Route53 & CloudFront
In general, you want to use a DNS instead of an IP address. For this, you can use an AWS service, i.e., Route 53. So if the end user uses the domain name, e.g., yourdomain.com, for accessing the application and you have a Route 53 hosted zone for yourdomain.com, the query will go to the Route 53 and it will respond with the IP address of your web server. In this architecture, the load balancer’s IP address will be dynamically assigned, and you will only receive one IP address for this load balancer.
Now, for better performance, you can also use the AWS CloudFront service, which is a CDN (Content Delivery Network).
CloudFront basically does two things:
- It can cache your static content at the nearest edge locations for the user.
- It also connects you to the AWS VPC over the dedicated network.
VPC Flow Logs
Audit and Troubleshooting: If you want to see all the packets flowing in and out of your VPC and capture those packets, you can enable the VPC flow logs, and these flow logs can then be dumped to CloudWatch or S3 for later analysis.
AWS Direct Connect & VPN
Now, in the case of hybrid mode, that means some of the workload might be running in the cloud and some of the workload might be running in the on-premise network. Then how do you connect your VPC to the on-premise data center?

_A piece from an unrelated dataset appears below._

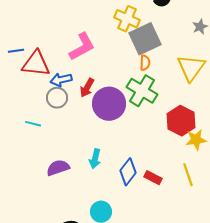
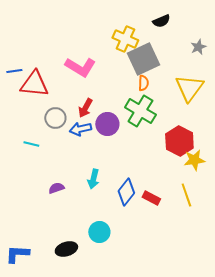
pink L-shape: (82, 47) -> (80, 67), turned 60
blue arrow: (61, 80) -> (80, 129), moved
purple circle: (109, 104) -> (107, 124), size x0.7
purple semicircle: (58, 168) -> (56, 188), size x0.7

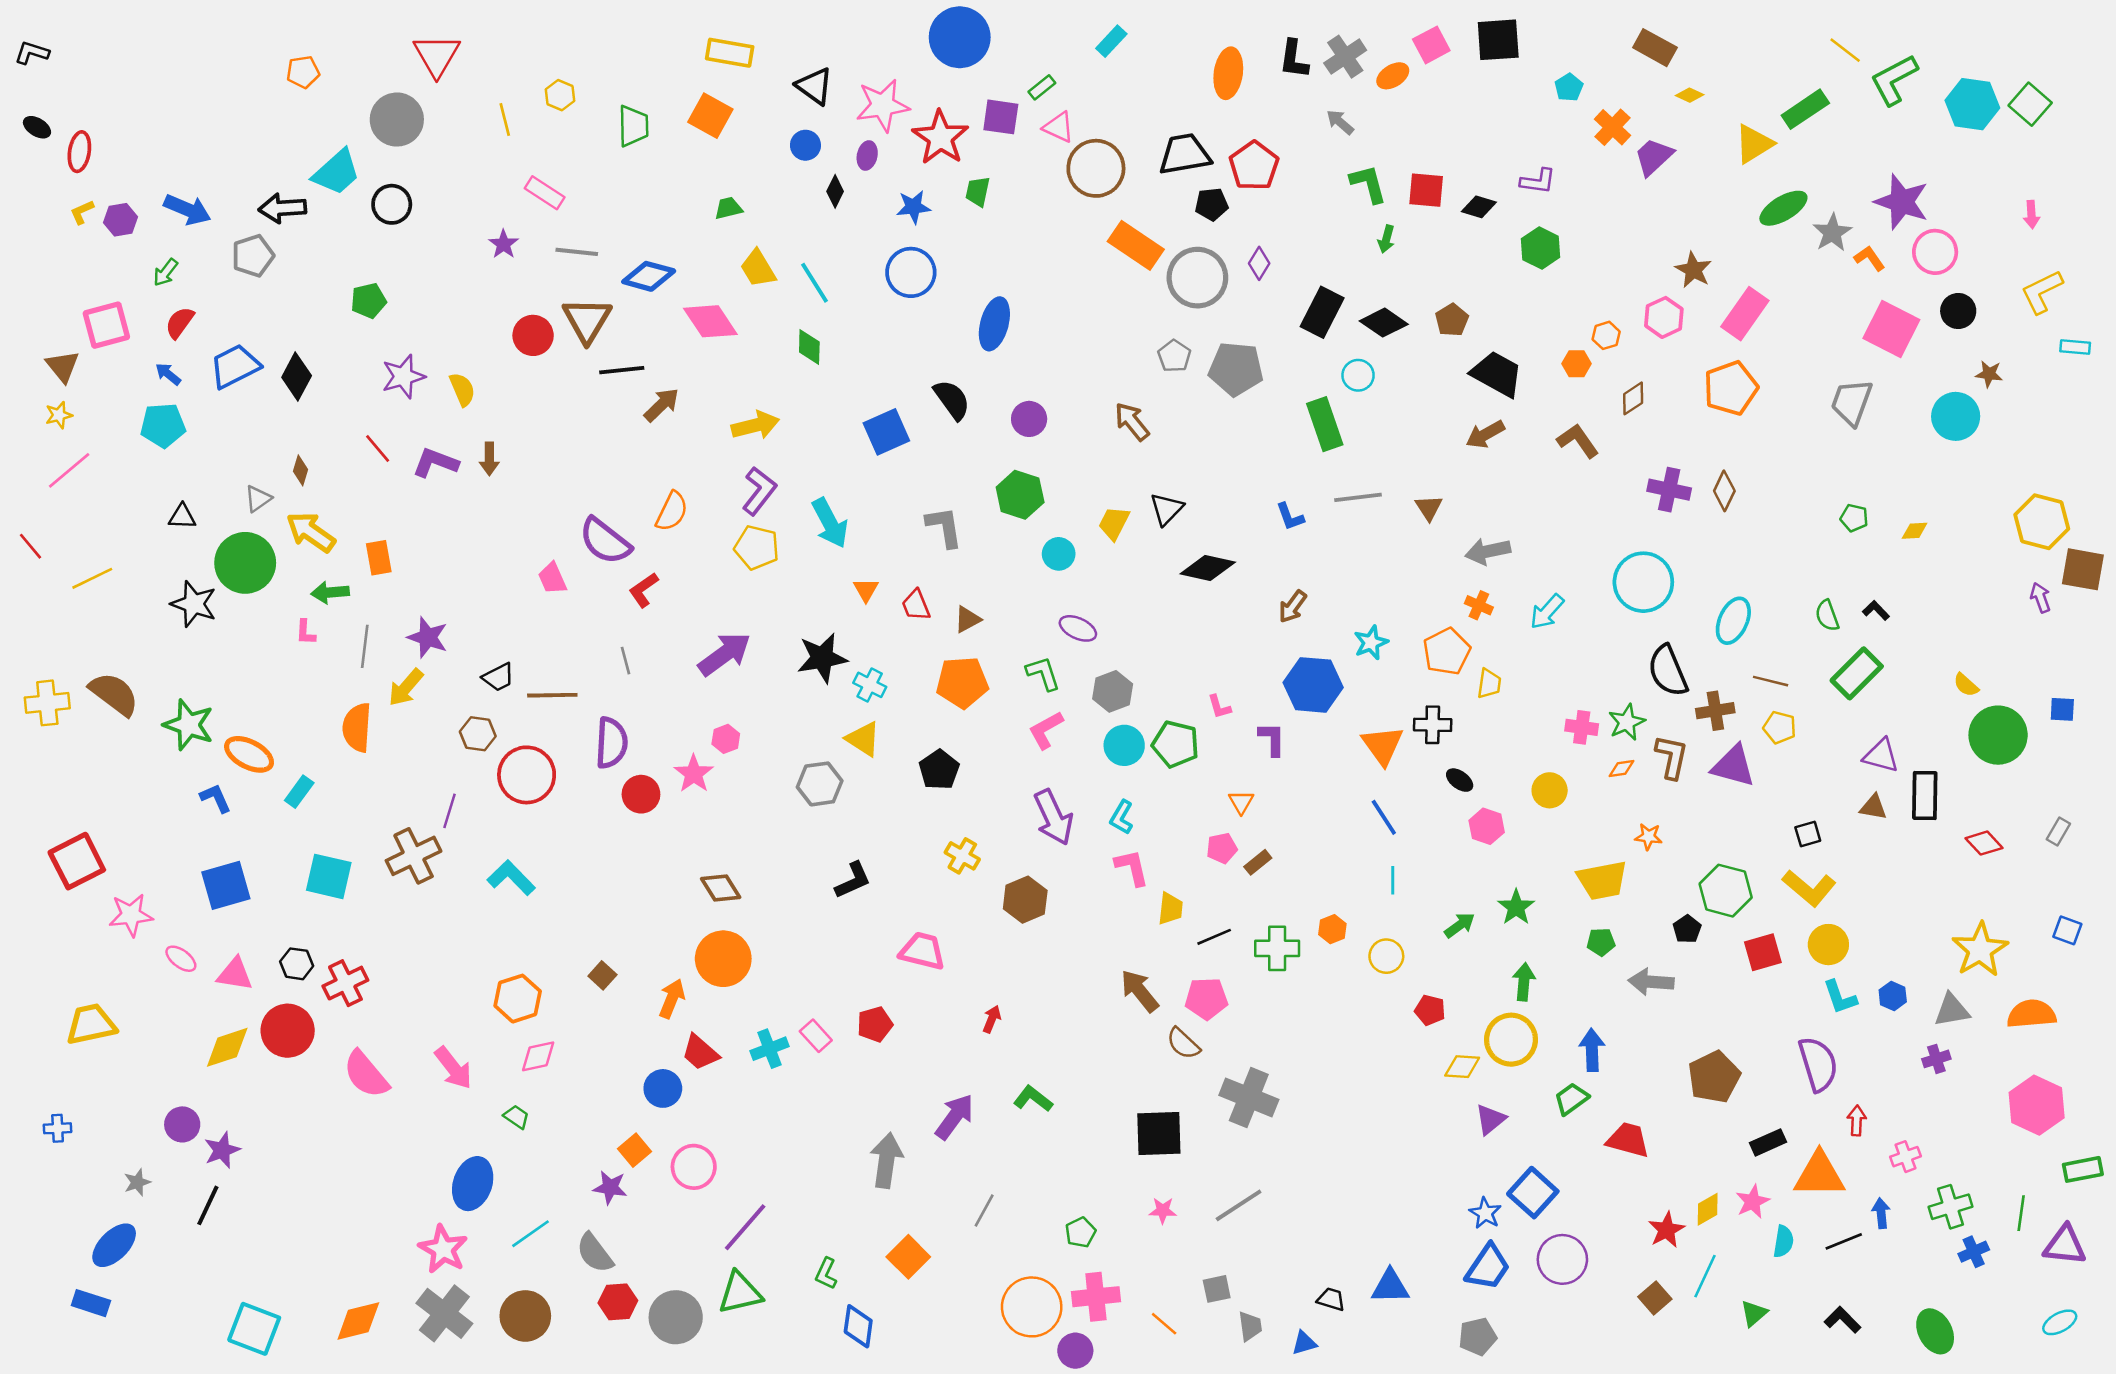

There are a couple of options provided by AWS.
- A very simple option is using the Site-to-Site VPN connection. You need to attach a Virtual Private Gateway to your VPC, and then using the VPG, you can establish an IPsec VPN with the on-premise router.
- The second option is client-to-site VPN.
- The third option is AWS Direct Connect, which is actually a physical connection from an AWS VPC to your corporate data center.